══ RECORDS FOR PROCESSING ══

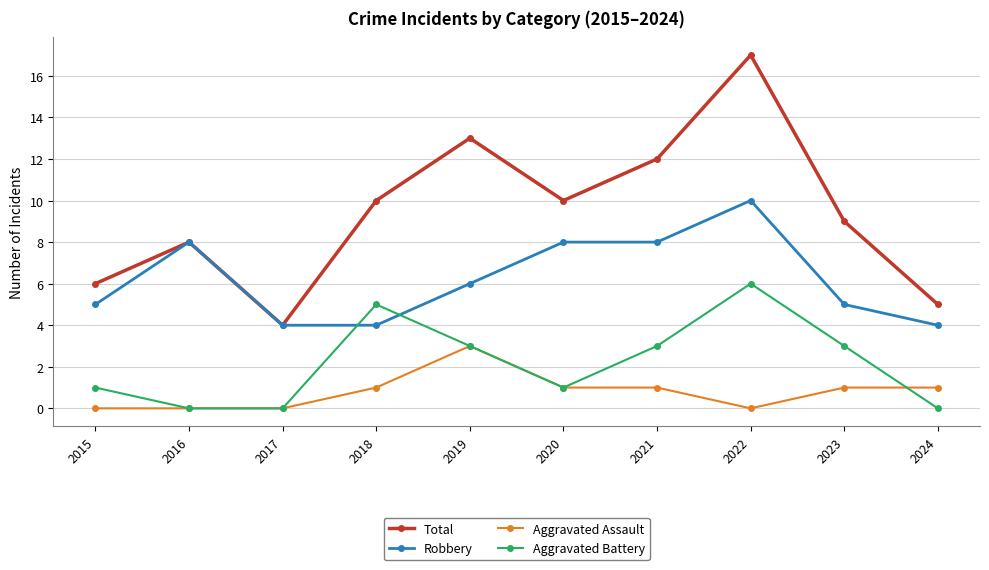

Reading left to right, extract all data points from this chart.

Total: 2015=6	2016=8	2017=4	2018=10	2019=13	2020=10	2021=12	2022=17	2023=9	2024=5
Robbery: 2015=5	2016=8	2017=4	2018=4	2019=6	2020=8	2021=8	2022=10	2023=5	2024=4
Aggravated Assault: 2015=0	2016=0	2017=0	2018=1	2019=3	2020=1	2021=1	2022=0	2023=1	2024=1
Aggravated Battery: 2015=1	2016=0	2017=0	2018=5	2019=3	2020=1	2021=3	2022=6	2023=3	2024=0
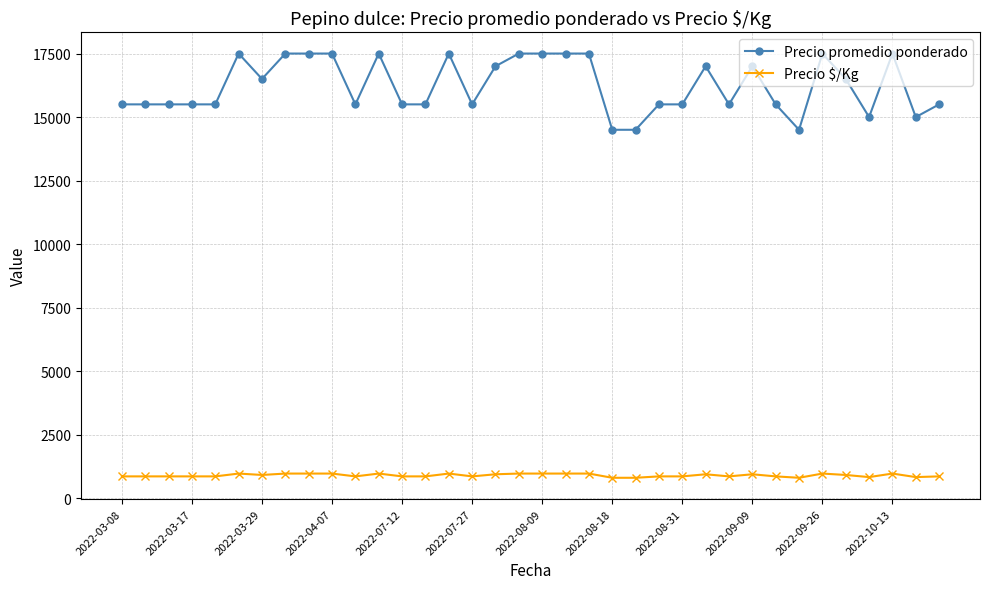

True or false: Precio promedio ponderado has more than 1 points higher than both neighbors.

True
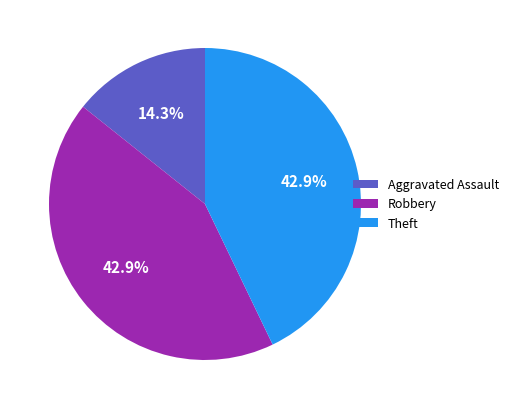

What is the total percentage of Aggravated Assault and Theft?

57.1%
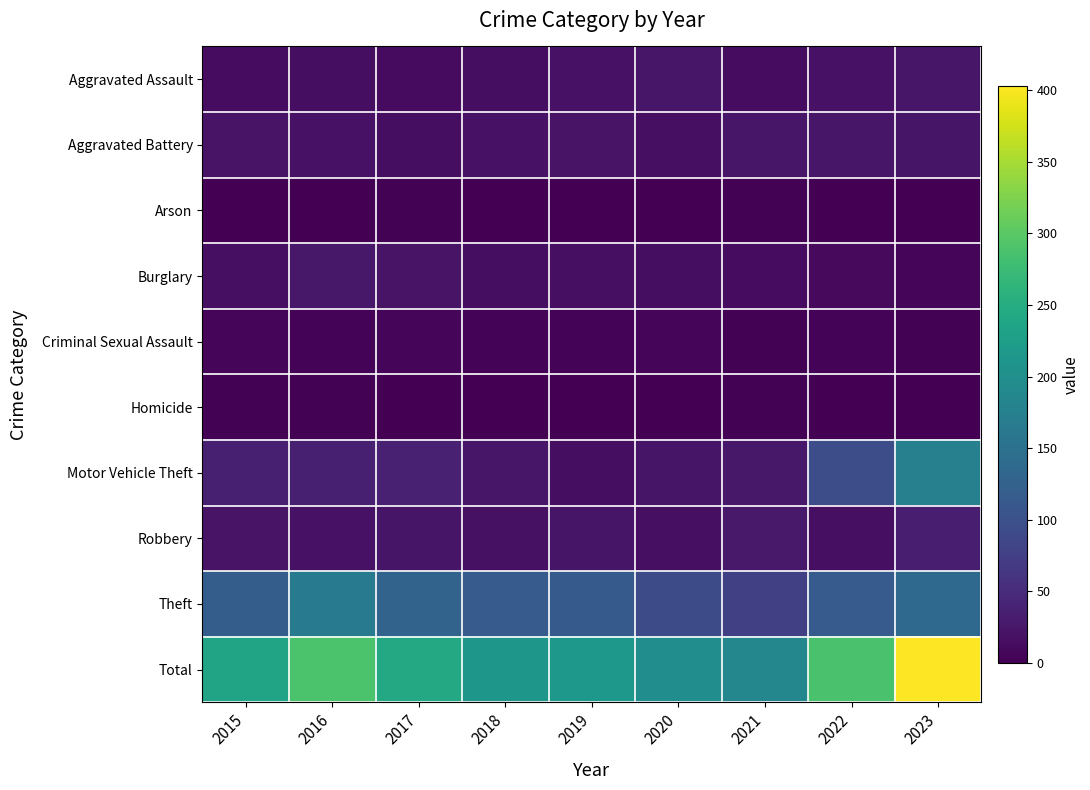

Reading left to right, extract all data points from this chart.

Aggravated Assault: 2015=14	2016=15	2017=12	2018=15	2019=20	2020=25	2021=13	2022=19	2023=24
Aggravated Battery: 2015=21	2016=19	2017=15	2018=20	2019=21	2020=17	2021=24	2022=25	2023=23
Arson: 2015=1	2016=1	2017=2	2018=0	2019=1	2020=0	2021=2	2022=0	2023=1
Burglary: 2015=17	2016=26	2017=21	2018=15	2019=16	2020=15	2021=13	2022=10	2023=5
Criminal Sexual Assault: 2015=5	2016=4	2017=5	2018=4	2019=4	2020=6	2021=2	2022=4	2023=2
Homicide: 2015=2	2016=2	2017=0	2018=1	2019=1	2020=1	2021=2	2022=0	2023=1
Motor Vehicle Theft: 2015=35	2016=35	2017=37	2018=25	2019=15	2020=23	2021=26	2022=96	2023=175
Robbery: 2015=22	2016=19	2017=23	2018=18	2019=23	2020=16	2021=27	2022=17	2023=34
Theft: 2015=119	2016=168	2017=129	2018=115	2019=114	2020=94	2021=77	2022=116	2023=138
Total: 2015=236	2016=289	2017=244	2018=213	2019=215	2020=197	2021=186	2022=287	2023=403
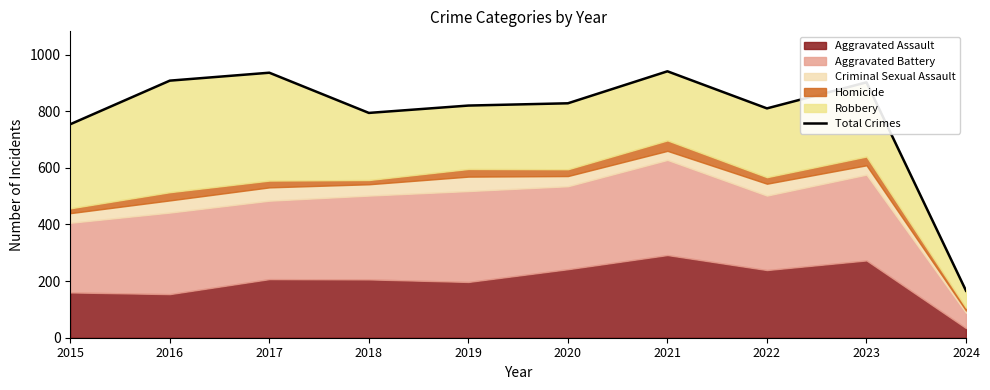

Reading right to left, transcribe all the data shown in this chart.

166	902	810	941	828	820	794	936	908	754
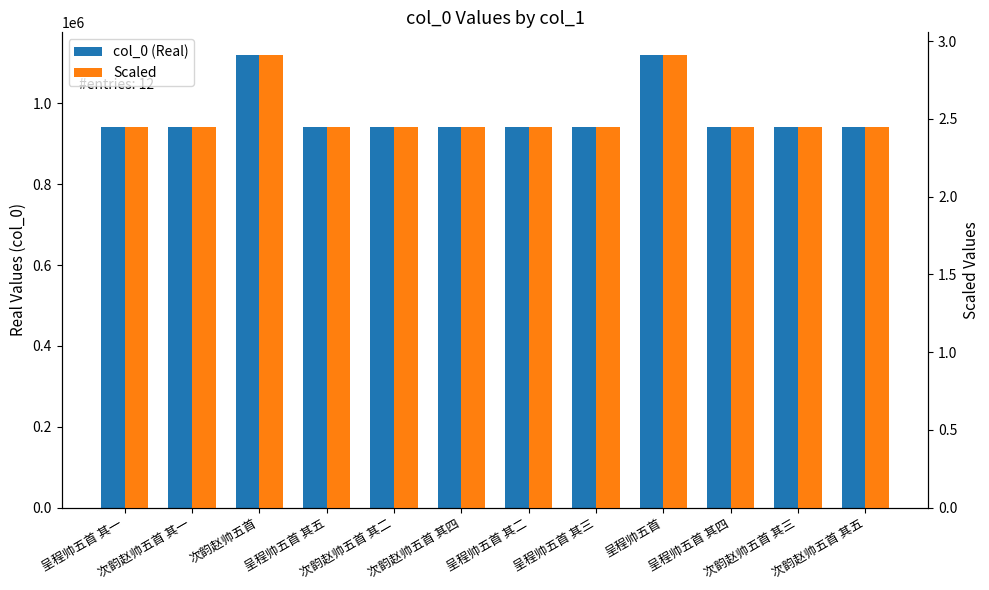

At which category is the sum across all series the highest?

呈程帅五首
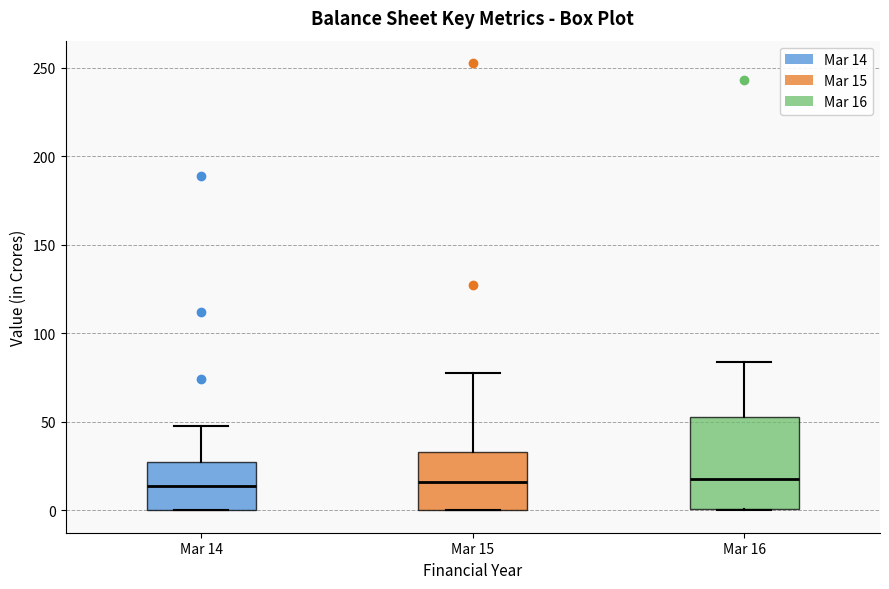

Reading left to right, transcribe this box plot: for each box, give where its median line is, the range the box spans, and where its two whiskers end, as read against the y-axis. The values are not printed on the chart, so give them approximately, as read against the axis.

Mar 14: median 15, box 0 to 25, whiskers 0 to 50
Mar 15: median 15, box 0 to 35, whiskers 0 to 80
Mar 16: median 20, box 0 to 55, whiskers 0 to 85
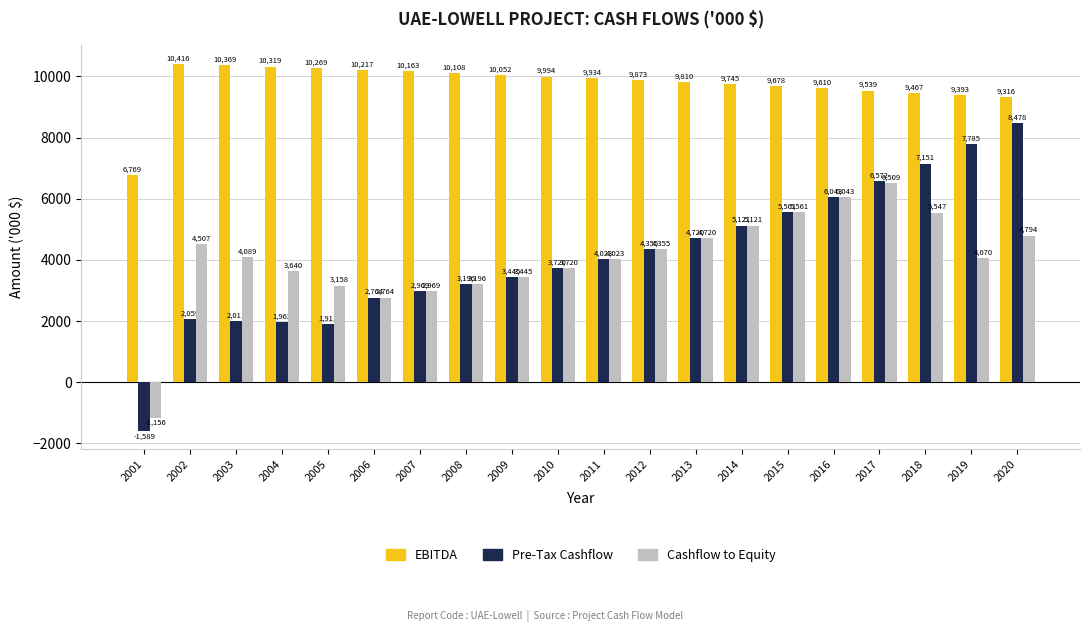

Is the value of EBITDA at 2015 greater than the value of Cashflow to Equity at 2009?

Yes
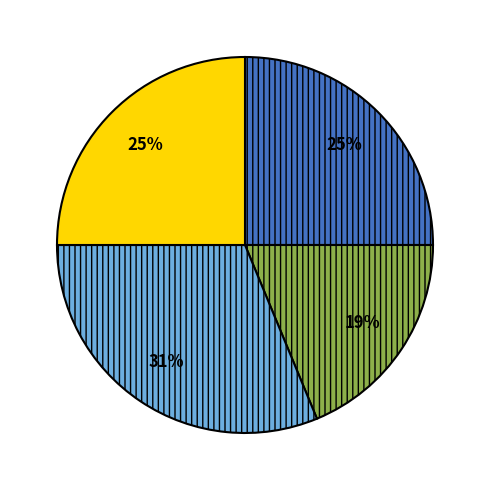

Is there a majority slice in this chart?

No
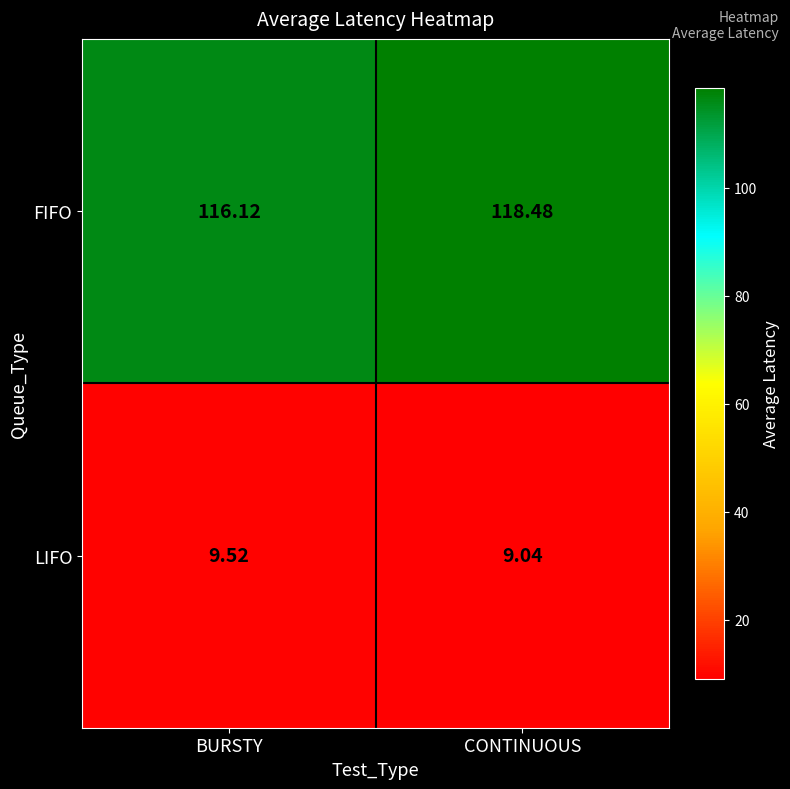

What is the total value across all series at CONTINUOUS?

127.5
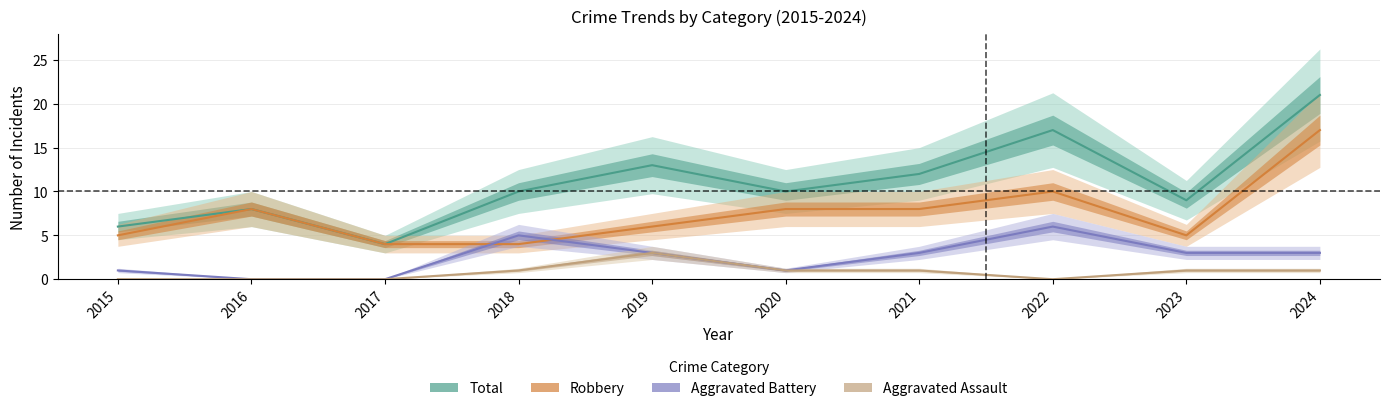

Between 2024 and 2016, which is larger?

2024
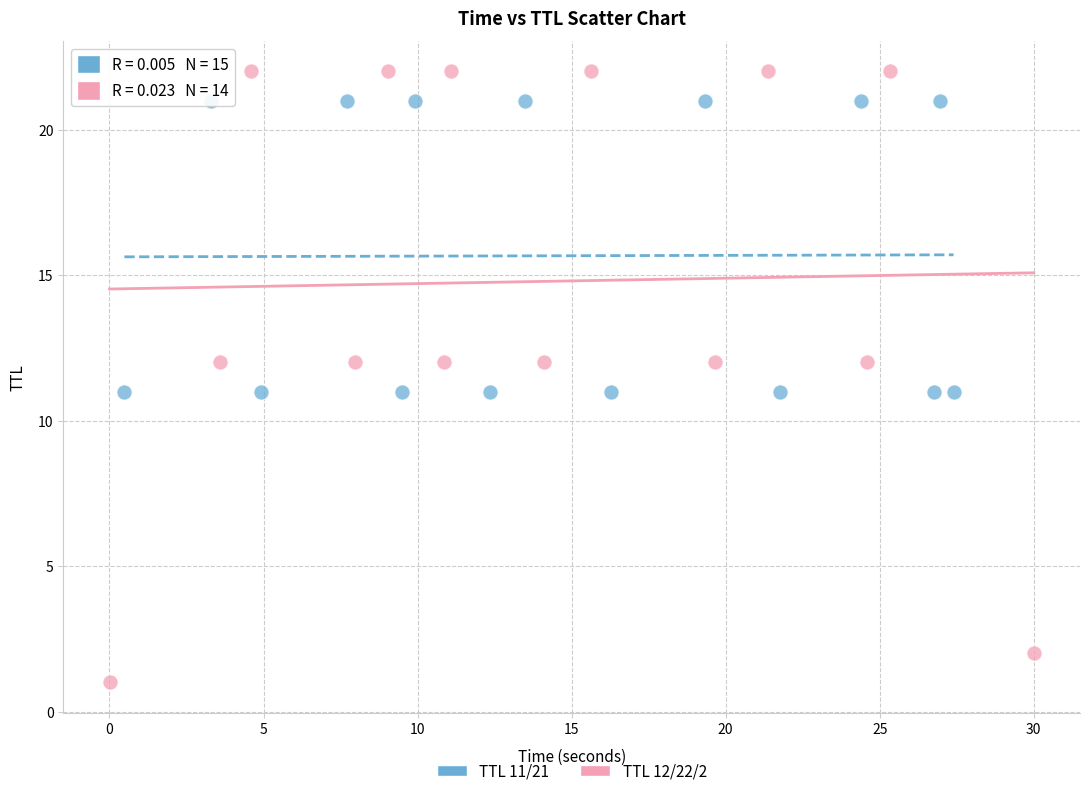

Which series contains the lowest Y value?

TTL 12/22/2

═══

=== TO DO ===
Copy every one of the lines above word for word, leaving out the pictures.

=== SOLUTION FOR THIS PROBLEM ===
Reading left to right, extract all data points from this chart.

Total: 2015=6	2016=8	2017=4	2018=10	2019=13	2020=10	2021=12	2022=17	2023=9	2024=5
Robbery: 2015=5	2016=8	2017=4	2018=4	2019=6	2020=8	2021=8	2022=10	2023=5	2024=4
Aggravated Assault: 2015=0	2016=0	2017=0	2018=1	2019=3	2020=1	2021=1	2022=0	2023=1	2024=1
Aggravated Battery: 2015=1	2016=0	2017=0	2018=5	2019=3	2020=1	2021=3	2022=6	2023=3	2024=0

True or false: Precio promedio ponderado has more than 1 points higher than both neighbors.

True

What is the total percentage of Aggravated Assault and Theft?

57.1%

Reading left to right, extract all data points from this chart.

Aggravated Assault: 2015=14	2016=15	2017=12	2018=15	2019=20	2020=25	2021=13	2022=19	2023=24
Aggravated Battery: 2015=21	2016=19	2017=15	2018=20	2019=21	2020=17	2021=24	2022=25	2023=23
Arson: 2015=1	2016=1	2017=2	2018=0	2019=1	2020=0	2021=2	2022=0	2023=1
Burglary: 2015=17	2016=26	2017=21	2018=15	2019=16	2020=15	2021=13	2022=10	2023=5
Criminal Sexual Assault: 2015=5	2016=4	2017=5	2018=4	2019=4	2020=6	2021=2	2022=4	2023=2
Homicide: 2015=2	2016=2	2017=0	2018=1	2019=1	2020=1	2021=2	2022=0	2023=1
Motor Vehicle Theft: 2015=35	2016=35	2017=37	2018=25	2019=15	2020=23	2021=26	2022=96	2023=175
Robbery: 2015=22	2016=19	2017=23	2018=18	2019=23	2020=16	2021=27	2022=17	2023=34
Theft: 2015=119	2016=168	2017=129	2018=115	2019=114	2020=94	2021=77	2022=116	2023=138
Total: 2015=236	2016=289	2017=244	2018=213	2019=215	2020=197	2021=186	2022=287	2023=403

Reading right to left, transcribe all the data shown in this chart.

166	902	810	941	828	820	794	936	908	754

At which category is the sum across all series the highest?

呈程帅五首

Reading left to right, transcribe this box plot: for each box, give where its median line is, the range the box spans, and where its two whiskers end, as read against the y-axis. The values are not printed on the chart, so give them approximately, as read against the axis.

Mar 14: median 15, box 0 to 25, whiskers 0 to 50
Mar 15: median 15, box 0 to 35, whiskers 0 to 80
Mar 16: median 20, box 0 to 55, whiskers 0 to 85

Is the value of EBITDA at 2015 greater than the value of Cashflow to Equity at 2009?

Yes

Is there a majority slice in this chart?

No

What is the total value across all series at CONTINUOUS?

127.5

Between 2024 and 2016, which is larger?

2024

Which series contains the lowest Y value?

TTL 12/22/2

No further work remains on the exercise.